* [Jobs]
1 – In the argument about Iraq and US foreign policy, reproduce the stretch from "You think this" through "to Republican/neocon collaborators.", swapping "WWII" for "World War II".
2 – Answer these from the argument about Iraq and US foreign policy:
(a) Whose casualty numbers does one writer say they will believe?
(b) Who is shown in the pictures shaking hands with Sadaam?
(c) In what year does the final paragraph say the war ended?
3 – Please write what comes next in the argument about Iraq and US foreign policy, picking up after its last sentence.

* [Text passage]

The other parts, are a matter of record -- only false to someone with his head where the sun doesn't shine. We assisted him in ways that helped him overcome an initially-weaker grasp on power. It is not clear whether we were essential to his grasp on power, but we supported him. We certainly helped him pinpoint chemical attacks against Iranians and supplied him with the helicopters and other weaponry and items of importance he used to oppress the Kurds and keep himself in power, etc. because we liked his slaughter of the Iranians and felt we needed an ally in the area (not unlike our dealings with Pakistan today). The pictures of a smiling Rumsfeld shaking hands with Sadaam are not doctored but are part of an extensive history between the US and Sadaam that is also backed up by government documents.
You think this is somehow justified by the fact that we did the same with Russia in WWII? Both are criminal negligence (at least) on the part of the leaders and those who blindly supported them, as are our current pacts with Pakistan, Shiites, Uzbeckistan, etc. and the next war will be the result of the actions of the latest criminal-in-chief, all so innocent and honest to Republican/neocon collaborators.
According to a single flawed study. I'll believe the Red Cross numbers, thanks.
Again, before you make such outrageous claims (that it was a single flawed study), expose your head to some sunshine, a
I didn't realize it was the U.S. troops setting off those bombs at crowded intersections and recruiting lines. I should have known that the insurgents (read:terrorists) would never harm an innocent.
The fact is, most Iraqis killed by the Americans by far have been civillians. This is true in case after case. Often, there are no insurgents in sight. The US excuses civillian deaths as necessary collateral damage. Since when are American-government-recruited Iraqis not a legitimate military target. They are certainly being trained specifically to do nothing but shoot insurgents. This is not the only way Americans hide behind Iraqi civilians, and then blame the insurgents for deaths of those they put in harms way. I seriously doubt that Iraqi insurgents kill more innocents than Americans do, even with the much more advanced weapons systems available to Americans. This is even more obviously true if you seperate out the legitimate insurgency from the foreign terrorists the Americans have allowed to prosper there through sheer negligence etc. There never was a suicide bombing before the Americans came even though the foreign terrorists hated Sadaam almost as much as they hate Americans because he was a tribal power instead of a religious fanatic like those Iranian affiliates we are putting into power there.
What is this rubbish? War ended in 1945, Hitler died in 1945. Where is the 18 month period? And the Germans never wanted to 'return from the East Front'. They were beaten up there and pushed out by force.

* [Source excerpt]
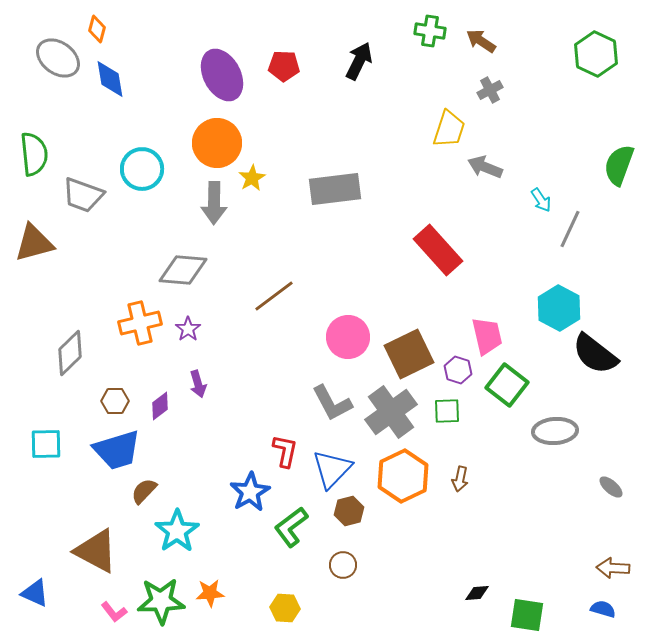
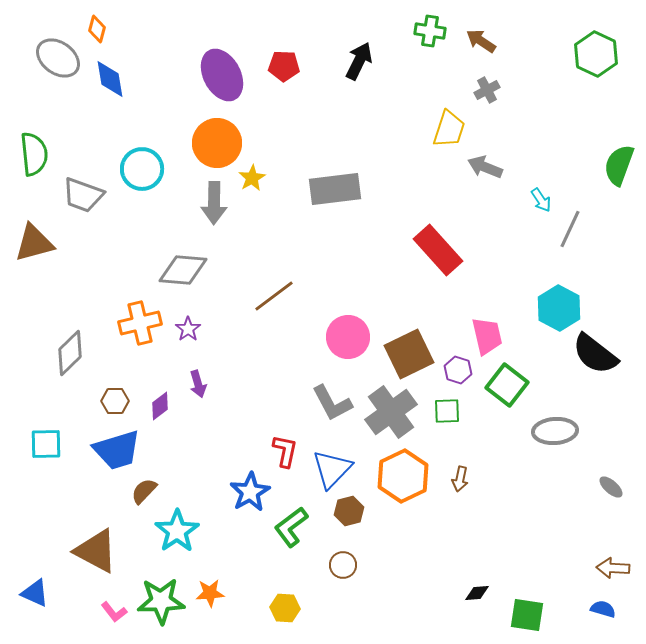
gray cross at (490, 90): moved 3 px left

* [Outputs in order]
1 –
You think this is somehow justified by the fact that we did the same with Russia in World War II? Both are criminal negligence (at least) on the part of the leaders and those who blindly supported them, as are our current pacts with Pakistan, Shiites, Uzbeckistan, etc. and the next war will be the result of the actions of the latest criminal-in-chief, all so innocent and honest to Republican/neocon collaborators.

2 –
(a) The Red Cross's.
(b) A smiling Rumsfeld.
(c) 1945.

3 –
I probably got some facts wrong, but you statement about them being beaten up and pushed out by force is also quite wrong. I will have to find and reread his autobiography. Just the quick web search I did credits him for successfully bringing 1.2 German soldiers back from the Russian front instead of allowing them to be brutalized there. I don't blame generally German soldiers (some were quite blamable), I blame the leaders of the Nazi party and the blind followers who let it happen, just as I don't blame American soldiers for the atrocities generally (although many are individually blamable) but the leaders of the Democrat and Republican parties who made it happen and the many stupid followers who encouraged them bear significantly more blame.
If you're asking why German POWs were treated so harshly by the Russians, read up on the treatmen Soviet POWs got in German custody.
I never asked it nor justified it. It is you who is trying to whitewash the actions of Americans supporting their Russian proxies. So the war is just about who can brutalize the enemy, as well as their own populations and neighboring countries the most? Winning, so you don't get held accountable for your war crimes?
The Russians committed a lot of war crimes (Katyn comes to mind), but your whitewashing of the Nazis is just funny.
I am sure this is one of many ways you amuse yourself at your own expense, but I never excused any crime of our allies, enemies, or presidents.
If our actions are making terrorists, then Afghanistan and Iraq should be major exporters or terrorists. Yet that is not the case. Hell, Iraq can't produce enough "insurgents" to fight against U.S. forces in their own country. Most terrorism there is due to foreign interlopers.
When the scandal at Abu Ghraib broke out, I believe that fewer than 2% of the occupants were found to be foreigners.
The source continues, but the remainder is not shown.